- Quoted passage -
####
He couldn't imagine the vast technical improvements that solved all immediate, practical challenges he faced: sending money online, comfortable, ubiquitous devices with unlimited connectivity, etc.

He clearly saw the wider limits of technology in relation to society. Liquid and online democracy has failed, we are in an age of autocrats that have weaponized online propaganda and misinformation to directly reach their voters. The freedom of the press increased online but it's quality dropped markedly, the cacophony effect is real. Alienation and engineering addiction are the name of the game for tech giants and their bottom line. Online self teaching is great for adults, but a very poor substitute and at most a complement to competent teachers in schools.

>Liquid and online democracy has failed, we are in an age of autocrats that have weaponized online propaganda and misinformation to directly reach their voters.

Give society a little time to react, this has only been a talking point for one election so far.

I would argue three elections (Obama x 2). No campaign mobilized like Obama's before him. And it was widely hailed in part to staffers who were able to leverage the web and tap the base, and new eyes, using social media. Love him or hate him - his campaign was full of misinformation, and one can point to his platform on, and comments about, the intelligence agencies of this country as a prime example.
What misinformation did Obama spread?

Out of the last few presidents one especially comes to mind when thinking about profiteers of misinformation.

Any predictions that pertains to the technological aspect of our lives is utterly futile.

Imagine you are in the mid 90' and you say to someone that in the next decade we will have a camera, a video camera, a radio, a music and video player, a voice recorder and much more in just one pocket. Saying it like this make it look insane.

On the other hand psychological and social aspects are linked to our brains that didn't change much in the course of the human recorded history.

The idea that pocket sized devices which had shrunk and become more popular since the 1980s would shrink further and potentially be consolidated into fewer devices was less a radical idea and more an extrapolation of trends in the 1990s.
####
- Entries provided -
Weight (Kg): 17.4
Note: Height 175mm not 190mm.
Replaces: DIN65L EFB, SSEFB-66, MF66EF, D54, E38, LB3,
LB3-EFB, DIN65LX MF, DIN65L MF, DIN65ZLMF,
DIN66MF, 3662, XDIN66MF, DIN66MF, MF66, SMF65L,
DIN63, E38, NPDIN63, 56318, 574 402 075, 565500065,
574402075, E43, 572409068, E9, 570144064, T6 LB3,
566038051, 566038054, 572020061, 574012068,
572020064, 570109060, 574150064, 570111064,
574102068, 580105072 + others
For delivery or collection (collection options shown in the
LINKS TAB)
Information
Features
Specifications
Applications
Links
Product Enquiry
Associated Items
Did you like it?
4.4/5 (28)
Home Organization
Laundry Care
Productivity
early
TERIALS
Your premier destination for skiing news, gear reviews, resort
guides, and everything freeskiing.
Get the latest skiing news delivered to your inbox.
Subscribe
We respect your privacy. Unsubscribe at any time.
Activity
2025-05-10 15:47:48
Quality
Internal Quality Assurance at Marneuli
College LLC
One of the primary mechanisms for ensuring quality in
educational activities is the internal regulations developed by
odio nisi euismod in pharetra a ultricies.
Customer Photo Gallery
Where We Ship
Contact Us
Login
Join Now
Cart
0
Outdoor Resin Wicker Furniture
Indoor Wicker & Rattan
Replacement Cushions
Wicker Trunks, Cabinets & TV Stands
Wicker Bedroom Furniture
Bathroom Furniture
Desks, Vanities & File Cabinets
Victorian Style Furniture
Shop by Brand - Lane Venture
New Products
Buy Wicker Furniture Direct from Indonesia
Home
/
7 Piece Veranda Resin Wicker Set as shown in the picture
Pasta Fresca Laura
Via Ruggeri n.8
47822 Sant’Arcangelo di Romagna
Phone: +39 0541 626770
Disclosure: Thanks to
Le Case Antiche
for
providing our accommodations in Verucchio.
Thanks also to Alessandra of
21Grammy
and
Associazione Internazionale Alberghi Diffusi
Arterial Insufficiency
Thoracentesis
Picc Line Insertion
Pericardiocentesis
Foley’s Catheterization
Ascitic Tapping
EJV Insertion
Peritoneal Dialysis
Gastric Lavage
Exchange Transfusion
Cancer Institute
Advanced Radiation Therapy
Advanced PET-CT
####
- Actions to take -
1. In the discussion of technology and society, how does one comment describe online self teaching as a replacement for competent teachers in schools?
2. Copy the part of the discussion of technology and society that runs from "Out of the last" to "in the 1990s.".
3. Carry on the discussion of technology and society after its final comment.
You can leave the records aside.

- Responses -
1. It calls it a very poor substitute and at most a complement to them.

2.
Out of the last few presidents one especially comes to mind when thinking about profiteers of misinformation.

Any predictions that pertains to the technological aspect of our lives is utterly futile.

Imagine you are in the mid 90' and you say to someone that in the next decade we will have a camera, a video camera, a radio, a music and video player, a voice recorder and much more in just one pocket. Saying it like this make it look insane.

On the other hand psychological and social aspects are linked to our brains that didn't change much in the course of the human recorded history.

The idea that pocket sized devices which had shrunk and become more popular since the 1980s would shrink further and potentially be consolidated into fewer devices was less a radical idea and more an extrapolation of trends in the 1990s.

3.
An iPhone would have been strikingly impressive in 1995, but few people would have difficulty grasping what it was, or that there might be a demand for it, especially not if they already possessed a Walkman and mobile phone, thought their next camera might be a digital one and had considered buying a PDA

Normally I might agree, but tablets where already being common place in sci-fi (Star Trek TNG, 2001 Space Odyssey, etc) and PDAs were starting to get prototyped in real life around that time too. So we are not talking about technology that was completely alien to mankind in the 90s.

In fact the reason people were predicting great things for future tech and the internet (which the author of this article is arguing against) is because it was technology already emerging - not some imaginary theoretical stuff.

Ok, the pace of change and the specifics (smart phones with high speed internet, eink displays, etc) might still have taken people by surprise, but the rest isn't that shocking. I mean back in the mid 90s I was building 3D websites in VRML and just assumed by the 2010s all sites would have a rich, communal, skeuomorphism interface. Clear I was wrong on some parts (thankfully) but not that far off the mark.

So the signs were already there but the author was too busy trying to imagine those predictions being utilised with then current technology. You could argue that is a failure of imagination on his part but I'm tempted to go further and say it was down right ignorant. He's clearly techy enough to understand the then current tech better than most yet failed to notice the emerging technologies. And he clearly witnessed the evolution of technology for the 10 years leading up to the 90s yet assumed hardware would suddenly just stagnate at that point. That was his biggest mistakes and ultimately why his predictions were so out of sync with what many others had predicted (yhise if whom did see the change happening and the future potential they had).

To be honest though, I do wonder how much of his comments where based on his own comfort zone and not liking a the thought of a digital future so allowed his own prejudices to bias his vision of the future.

In the 90s I'd have readily believed that. My only objection would be that it might cost too much. It turns out smartphones became very cheap and ubiquitous.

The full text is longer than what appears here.